Differenze di sensibilità fra uomini e donne

La paura femminile di prevaricare l’uomo

Come accennavo in un altro mio intervento su questo sito e come ho descritto ampiamente nel mio libro Perché amiamo (1) fra le persone che si uniscono in coppie esistono differenze spiccate e sovente inconciliabili. Le differenze cui accenno sono spesso di natura intrinseca (disposizioni genetiche “lavorate”, “modellate” nel corso della vicenda psicologica soggettiva) e quindi poco o punto reversibili. Un proverbio dice che chi nasce tondo non muore quadrato, verità antica che testimonia la rassegnazione, per molti aspetti rasserenante, a prendere atto che la nascita e la prima infanzia ci imprimono un “marchio di fabbrica” da cui non possiamo mai affrancarci e che come un’ombra familiare ci accompagnerà per tutta la vita.

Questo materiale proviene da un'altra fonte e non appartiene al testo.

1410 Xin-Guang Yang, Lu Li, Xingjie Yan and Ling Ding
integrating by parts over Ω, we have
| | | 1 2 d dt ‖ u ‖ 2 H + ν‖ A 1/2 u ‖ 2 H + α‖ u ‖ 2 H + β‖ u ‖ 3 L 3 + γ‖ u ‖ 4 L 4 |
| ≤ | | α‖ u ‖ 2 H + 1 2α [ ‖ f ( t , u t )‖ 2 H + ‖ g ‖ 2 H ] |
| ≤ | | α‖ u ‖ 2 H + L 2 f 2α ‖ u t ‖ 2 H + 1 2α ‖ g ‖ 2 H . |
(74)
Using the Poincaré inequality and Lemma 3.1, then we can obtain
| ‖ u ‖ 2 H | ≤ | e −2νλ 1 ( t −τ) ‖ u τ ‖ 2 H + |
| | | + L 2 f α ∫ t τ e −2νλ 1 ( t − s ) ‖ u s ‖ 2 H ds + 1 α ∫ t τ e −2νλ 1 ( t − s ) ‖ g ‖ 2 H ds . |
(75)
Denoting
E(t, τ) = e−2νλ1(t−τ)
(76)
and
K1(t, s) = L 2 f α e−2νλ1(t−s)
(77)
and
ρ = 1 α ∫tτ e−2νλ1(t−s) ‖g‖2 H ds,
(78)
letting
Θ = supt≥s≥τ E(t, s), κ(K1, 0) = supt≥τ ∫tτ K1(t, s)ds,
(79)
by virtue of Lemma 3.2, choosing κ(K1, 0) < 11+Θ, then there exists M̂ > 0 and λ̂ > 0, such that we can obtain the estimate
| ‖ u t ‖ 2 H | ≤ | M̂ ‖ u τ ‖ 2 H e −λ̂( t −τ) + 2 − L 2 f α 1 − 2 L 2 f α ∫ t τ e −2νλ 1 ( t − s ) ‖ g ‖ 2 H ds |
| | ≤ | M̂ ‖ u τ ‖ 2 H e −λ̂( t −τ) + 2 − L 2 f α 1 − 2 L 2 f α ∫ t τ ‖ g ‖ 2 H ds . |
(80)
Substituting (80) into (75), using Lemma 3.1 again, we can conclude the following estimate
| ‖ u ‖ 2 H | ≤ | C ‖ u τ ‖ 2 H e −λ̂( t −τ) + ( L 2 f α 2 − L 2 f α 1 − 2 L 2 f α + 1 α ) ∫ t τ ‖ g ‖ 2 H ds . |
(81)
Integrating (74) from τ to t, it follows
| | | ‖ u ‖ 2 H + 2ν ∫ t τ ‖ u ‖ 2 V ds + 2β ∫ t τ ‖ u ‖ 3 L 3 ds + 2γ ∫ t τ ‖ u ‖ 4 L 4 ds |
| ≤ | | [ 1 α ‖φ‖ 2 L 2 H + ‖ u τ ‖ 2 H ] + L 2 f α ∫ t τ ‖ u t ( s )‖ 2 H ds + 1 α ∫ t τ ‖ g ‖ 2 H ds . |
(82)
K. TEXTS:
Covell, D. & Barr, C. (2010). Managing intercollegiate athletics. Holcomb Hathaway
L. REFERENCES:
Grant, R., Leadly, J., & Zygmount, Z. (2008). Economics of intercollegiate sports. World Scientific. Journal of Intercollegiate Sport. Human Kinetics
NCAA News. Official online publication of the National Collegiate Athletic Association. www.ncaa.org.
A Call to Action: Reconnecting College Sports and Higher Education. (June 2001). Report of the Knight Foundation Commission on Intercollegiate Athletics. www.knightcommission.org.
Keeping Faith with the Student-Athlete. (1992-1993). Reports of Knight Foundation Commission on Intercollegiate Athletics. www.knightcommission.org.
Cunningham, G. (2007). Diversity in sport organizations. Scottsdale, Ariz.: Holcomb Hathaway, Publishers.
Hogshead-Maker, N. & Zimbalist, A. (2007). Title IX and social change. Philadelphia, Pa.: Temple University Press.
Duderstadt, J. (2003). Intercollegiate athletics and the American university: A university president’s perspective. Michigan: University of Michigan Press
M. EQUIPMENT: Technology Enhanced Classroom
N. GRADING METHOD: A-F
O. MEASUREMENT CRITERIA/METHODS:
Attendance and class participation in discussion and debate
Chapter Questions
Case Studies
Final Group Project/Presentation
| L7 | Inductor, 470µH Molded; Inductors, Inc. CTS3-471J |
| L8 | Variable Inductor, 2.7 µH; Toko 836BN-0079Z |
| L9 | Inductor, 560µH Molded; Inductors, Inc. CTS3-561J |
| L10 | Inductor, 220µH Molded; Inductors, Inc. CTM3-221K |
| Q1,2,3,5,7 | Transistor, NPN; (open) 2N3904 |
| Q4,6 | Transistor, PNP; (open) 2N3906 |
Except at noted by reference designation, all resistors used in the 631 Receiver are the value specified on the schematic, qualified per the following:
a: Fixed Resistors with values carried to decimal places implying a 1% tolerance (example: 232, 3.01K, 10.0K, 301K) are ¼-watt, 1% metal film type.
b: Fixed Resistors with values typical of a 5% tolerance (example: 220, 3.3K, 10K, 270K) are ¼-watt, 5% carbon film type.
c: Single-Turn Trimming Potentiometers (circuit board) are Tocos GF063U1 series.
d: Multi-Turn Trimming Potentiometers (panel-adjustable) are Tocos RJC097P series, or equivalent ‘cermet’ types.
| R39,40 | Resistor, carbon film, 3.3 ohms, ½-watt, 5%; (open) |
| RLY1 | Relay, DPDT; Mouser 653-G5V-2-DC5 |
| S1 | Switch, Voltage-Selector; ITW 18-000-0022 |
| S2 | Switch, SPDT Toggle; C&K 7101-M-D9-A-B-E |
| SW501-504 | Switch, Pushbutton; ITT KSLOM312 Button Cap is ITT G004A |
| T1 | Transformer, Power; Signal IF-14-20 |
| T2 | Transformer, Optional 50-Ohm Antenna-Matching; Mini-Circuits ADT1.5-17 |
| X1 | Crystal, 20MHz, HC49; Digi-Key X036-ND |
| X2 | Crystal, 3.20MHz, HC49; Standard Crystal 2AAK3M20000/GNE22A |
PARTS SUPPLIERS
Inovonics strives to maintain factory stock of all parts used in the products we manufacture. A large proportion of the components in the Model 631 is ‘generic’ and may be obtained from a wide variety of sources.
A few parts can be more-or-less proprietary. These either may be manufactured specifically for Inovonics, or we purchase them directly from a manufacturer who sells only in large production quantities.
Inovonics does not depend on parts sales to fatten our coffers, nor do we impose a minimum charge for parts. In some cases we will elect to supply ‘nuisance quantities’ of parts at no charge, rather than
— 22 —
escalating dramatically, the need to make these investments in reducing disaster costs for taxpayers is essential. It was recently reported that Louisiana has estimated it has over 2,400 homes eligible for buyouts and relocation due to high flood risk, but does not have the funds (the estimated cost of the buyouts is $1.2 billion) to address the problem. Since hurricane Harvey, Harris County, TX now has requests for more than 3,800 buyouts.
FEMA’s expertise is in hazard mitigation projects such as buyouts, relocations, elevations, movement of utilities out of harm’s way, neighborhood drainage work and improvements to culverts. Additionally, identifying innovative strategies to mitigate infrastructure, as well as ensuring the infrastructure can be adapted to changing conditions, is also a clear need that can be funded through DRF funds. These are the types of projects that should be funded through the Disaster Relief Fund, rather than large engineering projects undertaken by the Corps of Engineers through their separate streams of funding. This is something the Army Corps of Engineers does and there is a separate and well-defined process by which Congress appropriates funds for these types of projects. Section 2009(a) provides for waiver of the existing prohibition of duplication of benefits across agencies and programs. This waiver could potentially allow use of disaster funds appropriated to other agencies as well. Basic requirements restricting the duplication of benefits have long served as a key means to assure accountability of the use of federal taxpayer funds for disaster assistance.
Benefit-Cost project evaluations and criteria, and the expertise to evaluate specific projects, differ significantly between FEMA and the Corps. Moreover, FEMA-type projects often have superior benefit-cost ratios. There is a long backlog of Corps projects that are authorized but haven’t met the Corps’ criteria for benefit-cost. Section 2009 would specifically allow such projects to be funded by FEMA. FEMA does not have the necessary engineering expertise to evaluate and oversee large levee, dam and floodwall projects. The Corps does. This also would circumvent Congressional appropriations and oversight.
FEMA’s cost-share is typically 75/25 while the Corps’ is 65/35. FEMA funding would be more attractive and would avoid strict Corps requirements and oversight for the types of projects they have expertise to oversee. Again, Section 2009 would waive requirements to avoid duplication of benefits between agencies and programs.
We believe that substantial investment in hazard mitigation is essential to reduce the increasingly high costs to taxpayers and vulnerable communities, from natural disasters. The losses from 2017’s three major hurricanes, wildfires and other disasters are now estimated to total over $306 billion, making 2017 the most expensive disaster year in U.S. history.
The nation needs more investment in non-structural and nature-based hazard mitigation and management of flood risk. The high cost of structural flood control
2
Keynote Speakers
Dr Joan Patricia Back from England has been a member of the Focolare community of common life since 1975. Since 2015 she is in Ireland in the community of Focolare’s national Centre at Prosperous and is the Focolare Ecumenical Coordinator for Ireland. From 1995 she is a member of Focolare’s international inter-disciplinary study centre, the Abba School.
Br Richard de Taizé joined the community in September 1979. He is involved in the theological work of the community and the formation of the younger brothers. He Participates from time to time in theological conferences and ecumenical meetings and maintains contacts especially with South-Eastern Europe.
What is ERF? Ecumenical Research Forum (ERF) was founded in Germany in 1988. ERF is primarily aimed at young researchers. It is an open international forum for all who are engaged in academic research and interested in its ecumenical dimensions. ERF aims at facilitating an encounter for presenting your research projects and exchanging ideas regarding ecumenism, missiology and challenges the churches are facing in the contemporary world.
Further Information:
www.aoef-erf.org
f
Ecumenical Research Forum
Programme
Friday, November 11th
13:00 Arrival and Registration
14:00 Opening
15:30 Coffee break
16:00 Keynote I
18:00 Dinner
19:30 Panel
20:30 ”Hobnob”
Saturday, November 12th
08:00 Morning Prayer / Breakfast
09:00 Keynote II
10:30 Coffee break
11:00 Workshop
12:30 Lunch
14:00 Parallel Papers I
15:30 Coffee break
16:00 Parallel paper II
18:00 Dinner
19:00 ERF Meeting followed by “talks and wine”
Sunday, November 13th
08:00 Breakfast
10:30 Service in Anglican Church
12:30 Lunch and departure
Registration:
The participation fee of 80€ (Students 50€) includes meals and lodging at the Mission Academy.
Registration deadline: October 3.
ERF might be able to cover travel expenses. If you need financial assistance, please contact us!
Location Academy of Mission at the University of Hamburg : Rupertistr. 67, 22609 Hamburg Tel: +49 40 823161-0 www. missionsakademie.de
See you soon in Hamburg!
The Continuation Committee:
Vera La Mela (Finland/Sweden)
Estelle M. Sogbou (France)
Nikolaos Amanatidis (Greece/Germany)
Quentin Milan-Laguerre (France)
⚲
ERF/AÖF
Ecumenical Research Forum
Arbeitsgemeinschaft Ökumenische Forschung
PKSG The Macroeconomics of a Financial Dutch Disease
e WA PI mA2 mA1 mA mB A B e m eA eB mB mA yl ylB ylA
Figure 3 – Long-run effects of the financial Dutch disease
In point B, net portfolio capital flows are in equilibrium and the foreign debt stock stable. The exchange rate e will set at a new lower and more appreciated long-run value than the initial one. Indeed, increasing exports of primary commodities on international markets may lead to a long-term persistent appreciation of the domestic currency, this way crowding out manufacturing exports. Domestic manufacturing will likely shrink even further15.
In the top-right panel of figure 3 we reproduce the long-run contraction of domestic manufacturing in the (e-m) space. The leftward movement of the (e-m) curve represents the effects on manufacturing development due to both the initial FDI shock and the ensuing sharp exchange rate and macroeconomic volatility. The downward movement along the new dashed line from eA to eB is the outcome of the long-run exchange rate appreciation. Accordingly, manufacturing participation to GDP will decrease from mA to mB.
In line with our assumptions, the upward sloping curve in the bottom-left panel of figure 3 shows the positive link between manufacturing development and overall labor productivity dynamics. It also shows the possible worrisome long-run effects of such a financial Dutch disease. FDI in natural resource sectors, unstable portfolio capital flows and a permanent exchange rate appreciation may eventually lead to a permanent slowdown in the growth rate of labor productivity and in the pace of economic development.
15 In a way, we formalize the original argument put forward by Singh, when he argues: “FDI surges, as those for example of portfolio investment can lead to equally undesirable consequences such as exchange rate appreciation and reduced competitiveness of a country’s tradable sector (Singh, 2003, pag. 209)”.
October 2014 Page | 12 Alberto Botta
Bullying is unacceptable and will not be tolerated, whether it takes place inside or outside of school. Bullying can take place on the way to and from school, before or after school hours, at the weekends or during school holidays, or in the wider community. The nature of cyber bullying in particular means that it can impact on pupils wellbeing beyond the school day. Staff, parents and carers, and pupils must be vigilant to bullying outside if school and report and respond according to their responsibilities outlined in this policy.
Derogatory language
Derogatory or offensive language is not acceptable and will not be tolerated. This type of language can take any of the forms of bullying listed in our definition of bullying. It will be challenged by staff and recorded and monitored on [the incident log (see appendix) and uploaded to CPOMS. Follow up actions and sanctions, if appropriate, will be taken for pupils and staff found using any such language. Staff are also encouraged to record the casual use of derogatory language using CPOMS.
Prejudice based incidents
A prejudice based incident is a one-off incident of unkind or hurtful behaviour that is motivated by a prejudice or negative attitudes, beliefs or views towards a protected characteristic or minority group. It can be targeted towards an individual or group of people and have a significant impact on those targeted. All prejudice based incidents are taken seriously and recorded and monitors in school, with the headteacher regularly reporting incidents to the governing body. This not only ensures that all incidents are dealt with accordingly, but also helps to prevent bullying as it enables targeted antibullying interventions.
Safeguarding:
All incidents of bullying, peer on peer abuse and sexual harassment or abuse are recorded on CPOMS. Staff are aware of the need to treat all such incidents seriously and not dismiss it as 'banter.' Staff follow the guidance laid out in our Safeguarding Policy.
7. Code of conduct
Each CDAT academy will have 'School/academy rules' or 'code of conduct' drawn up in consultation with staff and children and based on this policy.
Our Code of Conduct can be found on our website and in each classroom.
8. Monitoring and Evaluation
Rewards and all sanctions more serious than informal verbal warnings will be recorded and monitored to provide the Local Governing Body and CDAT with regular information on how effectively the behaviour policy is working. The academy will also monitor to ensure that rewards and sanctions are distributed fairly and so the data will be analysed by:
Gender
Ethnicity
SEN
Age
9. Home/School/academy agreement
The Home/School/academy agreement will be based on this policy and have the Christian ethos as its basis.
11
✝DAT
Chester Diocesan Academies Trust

“Autoritratto”, fotografia di Francesca Woodman

La vecchia tradizione di coppia impediva la percezione di queste differenze fornendo la donna di un illimitato spirito di sacrificio. Oggi però è diverso: con gli studi superiori, il diritto alla voto e al lavoro e il crescente valore che la psicologia moderna dà alla capacità affettiva e all’empatia, la donna ha sviluppato un sentimento più acuto della propria dignità non solo personale ma anche intellettuale. Sempre più spesso un numero crescente di ragazze e giovani donne scoprono di avere una sensibilità diversa da quella maschile media e capiscono che ciò impone loro di essere selettive nella scelta di un partner. Lo hanno sempre intuito, oggi come ieri; ma solo oggi questa intuizione è diventata un concetto cui è difficile sottrarsi.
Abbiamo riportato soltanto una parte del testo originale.